(Source records)

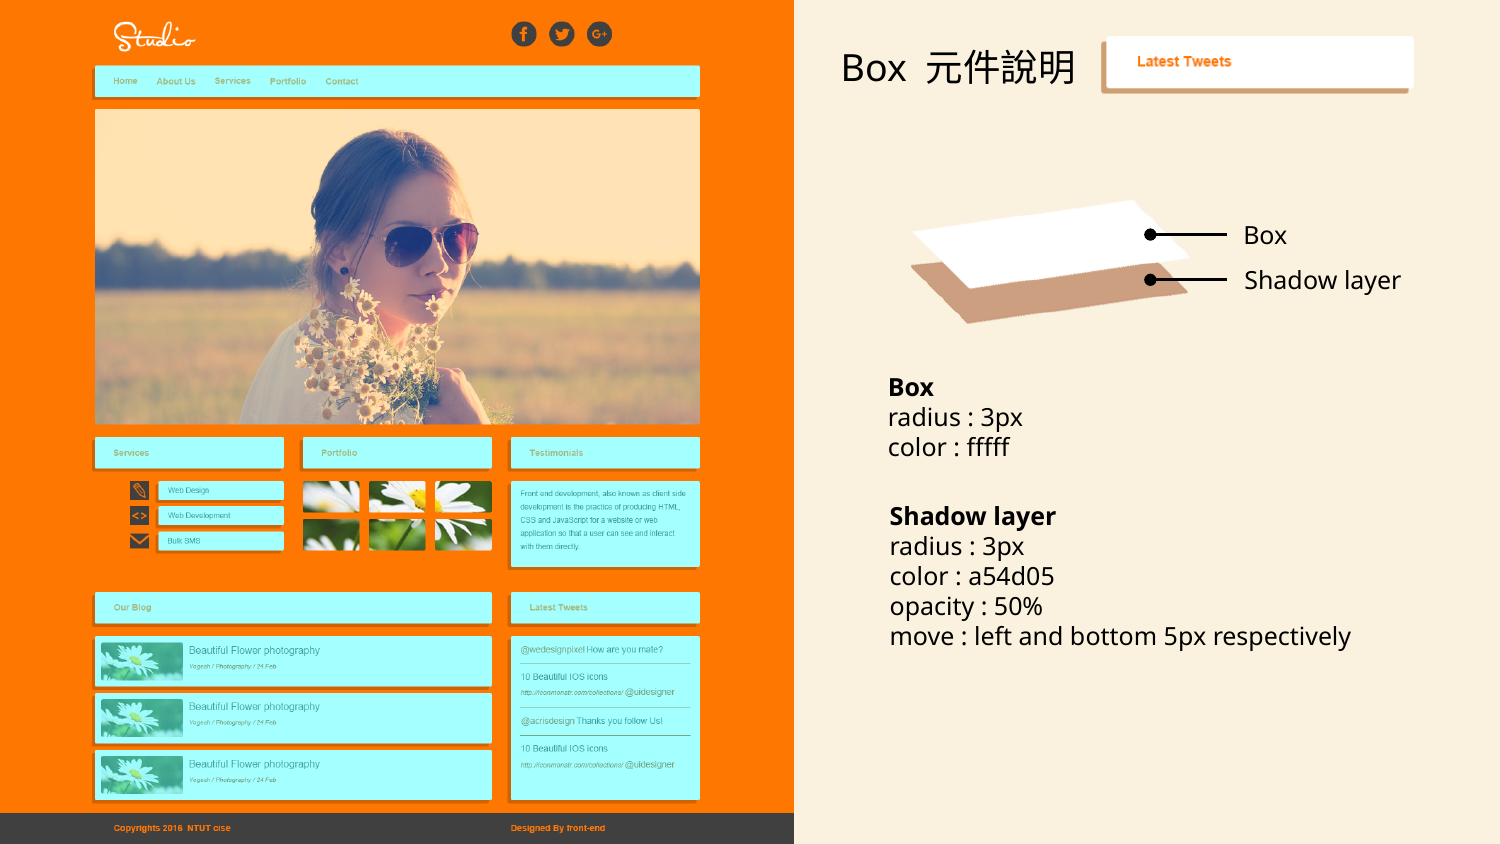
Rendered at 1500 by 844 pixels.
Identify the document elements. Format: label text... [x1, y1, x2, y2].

text_box Shadow layer radius : 3px color : a54d05 opacity : 50% move : left and bottom 5px respectively [874, 493, 1368, 688]
picture [0, 0, 794, 844]
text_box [871, 136, 1418, 344]
text_box Box radius : 3px color : fffff [873, 364, 1039, 469]
text_box Box 元件說明 [825, 36, 1091, 97]
picture [1096, 34, 1418, 98]
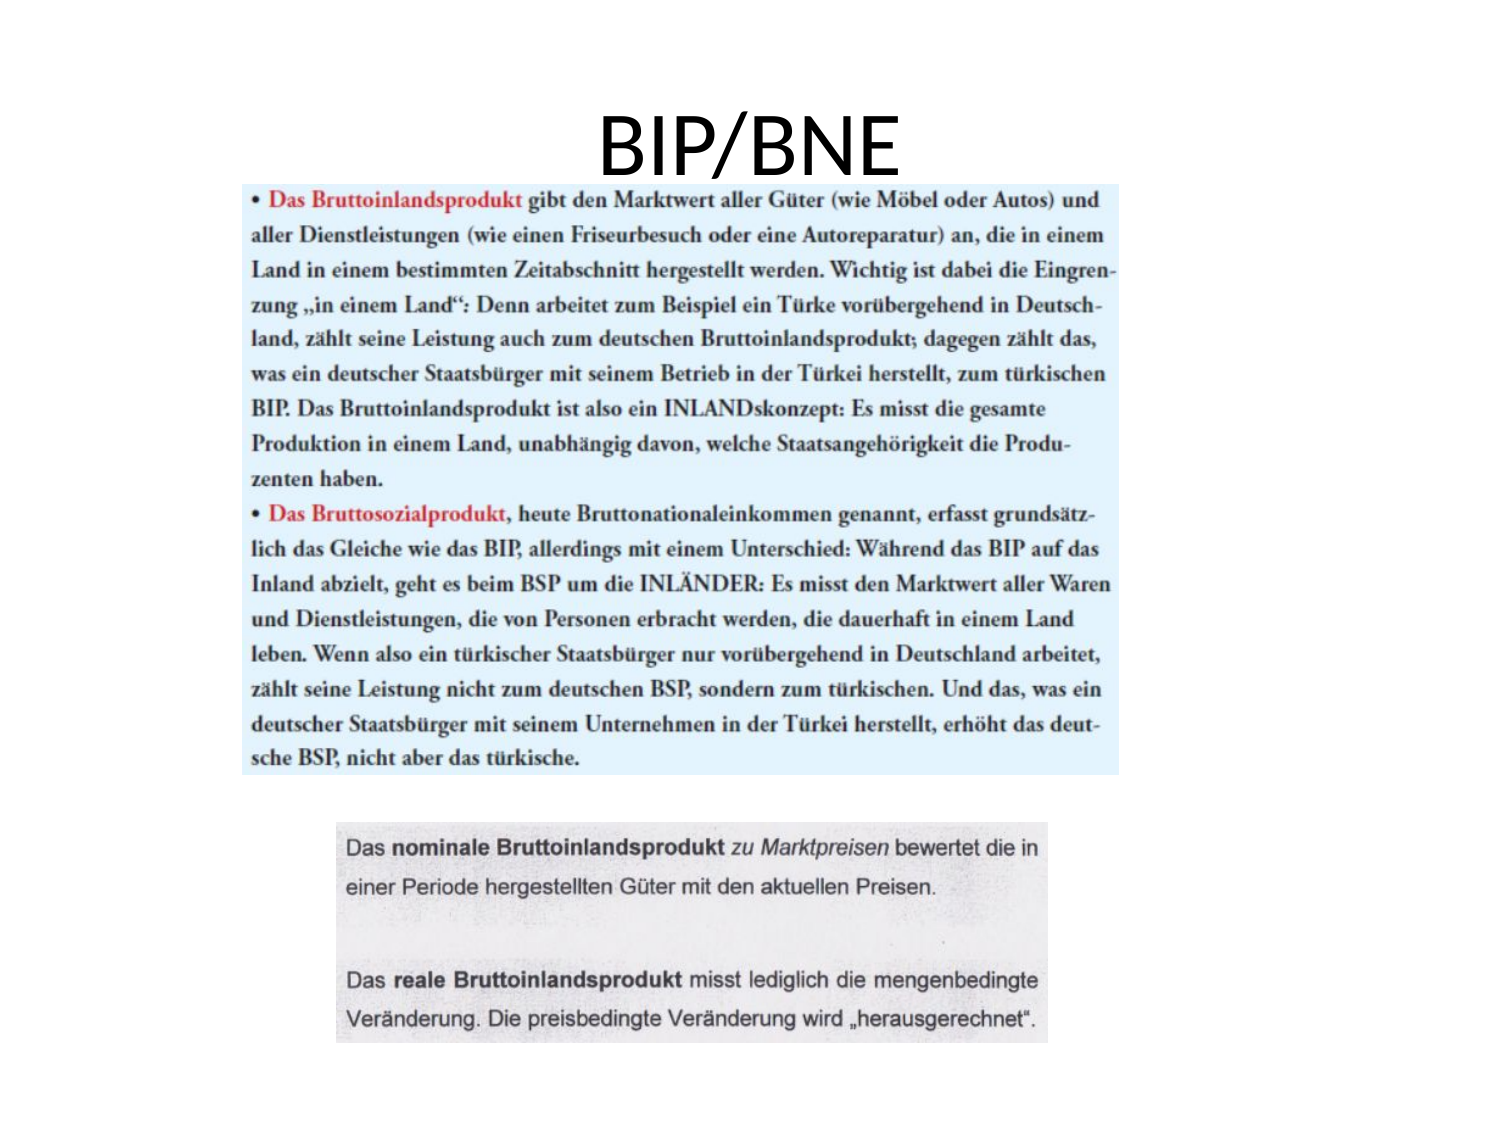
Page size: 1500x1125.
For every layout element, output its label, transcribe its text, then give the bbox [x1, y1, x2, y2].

title BIP/BNE [75, 45, 1425, 233]
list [336, 822, 1048, 1043]
picture [241, 184, 1120, 776]
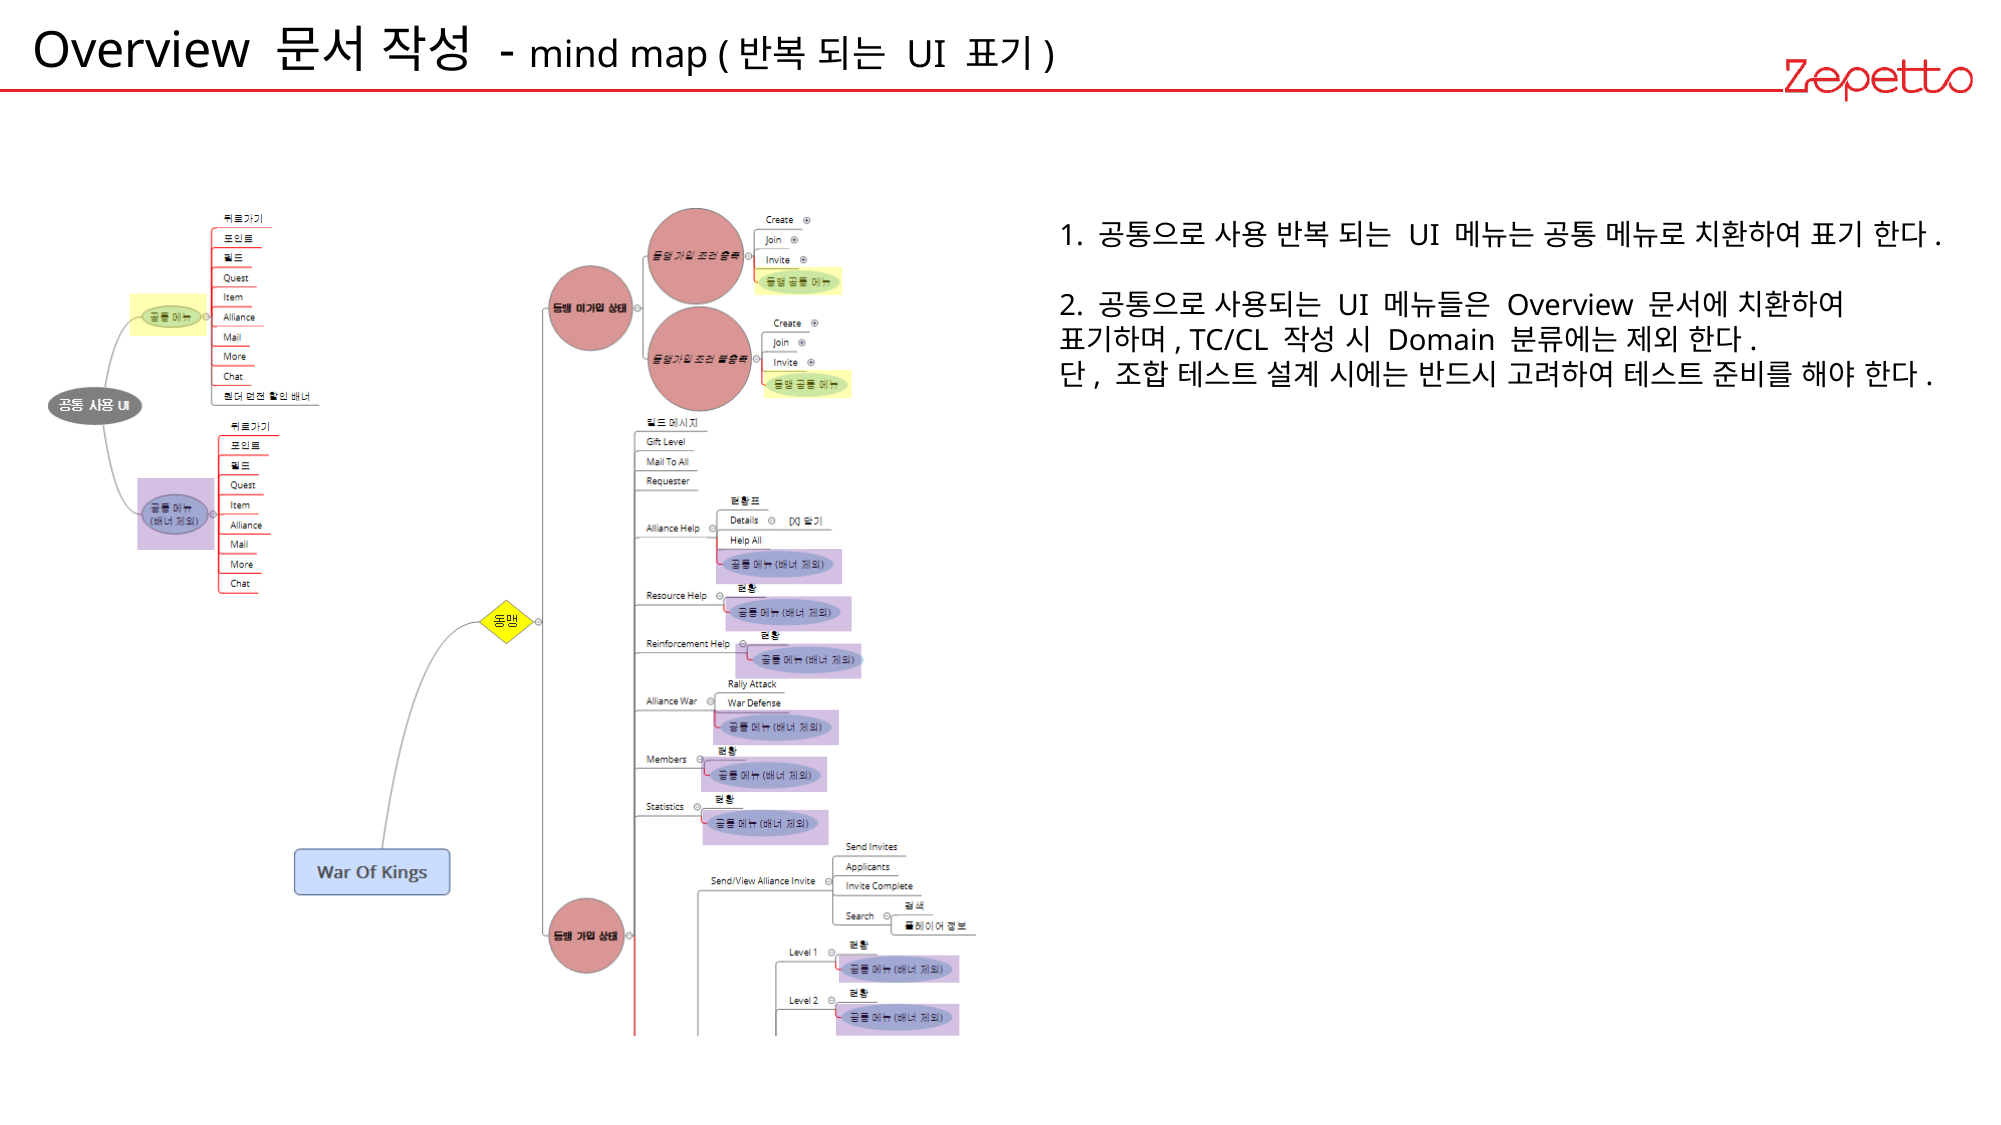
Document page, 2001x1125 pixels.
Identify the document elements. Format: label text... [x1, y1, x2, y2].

title Overview 문서 작성 - mind map (반복 되는 UI 표기) [17, 12, 1591, 90]
picture [1785, 59, 1973, 102]
picture [17, 206, 1000, 1036]
text_box 1. 공통으로 사용 반복 되는 UI 메뉴는 공통 메뉴로 치환하여 표기 한다. 2. 공통으로 사용되는 UI 메뉴들은 Overview 문서에 치환하여 표기하며, TC/CL 작성 시 Domain 분류에는 제외 한다. 단, 조합 테스트 설계 시에는 반드시 고려하여 테스트 준비를 해야 한다. [1044, 208, 1945, 469]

(End Source records)

**Work instructions:** Reproduce each line above that contains "pixels".

**Your response:**
Rendered at 1500 by 844 pixels.
Document page, 2001x1125 pixels.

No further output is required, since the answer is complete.